• _Task description_
Turn each line of the material below into an item in a numbered list, leaving out the blank lines and the pictures.

####################

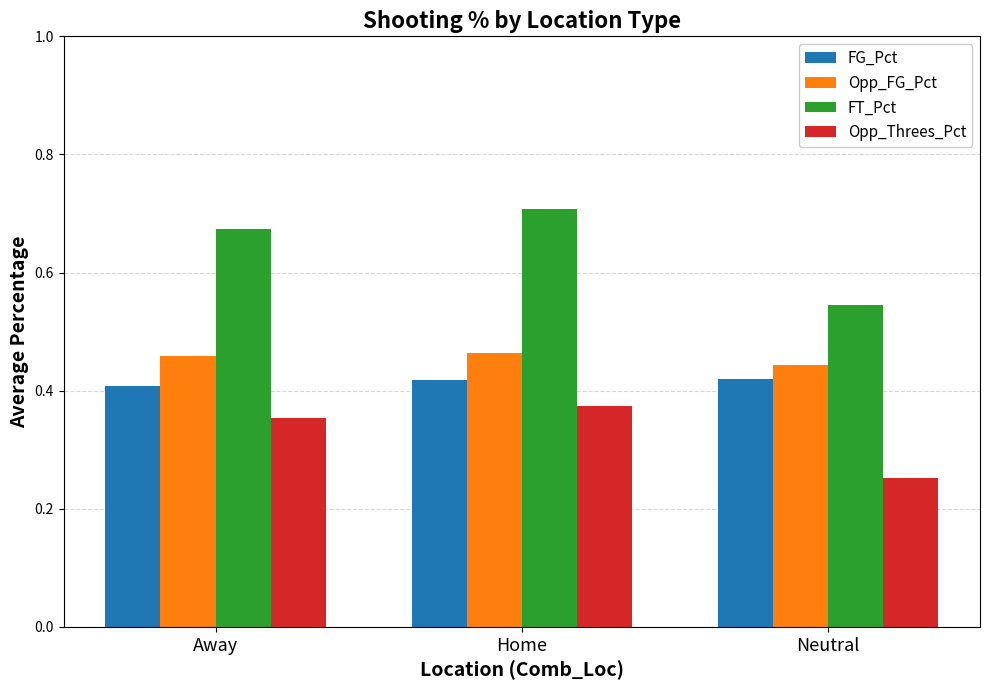

Which category has the lowest value in the Opp_Threes_Pct series?

Neutral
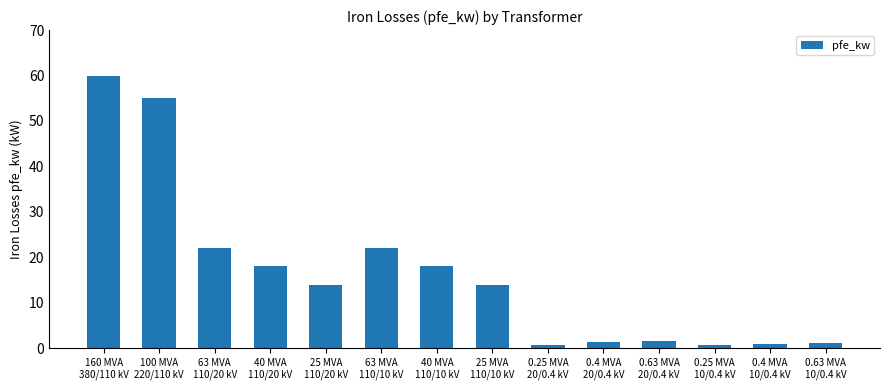

Is it true that the value at 0.63 MVA
20/0.4 kV is 1.6?

True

####################

• _Written answer_
1. Which category has the lowest value in the Opp_Threes_Pct series?
2. Neutral
3. Is it true that the value at 0.63 MVA
4. 20/0.4 kV is 1.6?
5. True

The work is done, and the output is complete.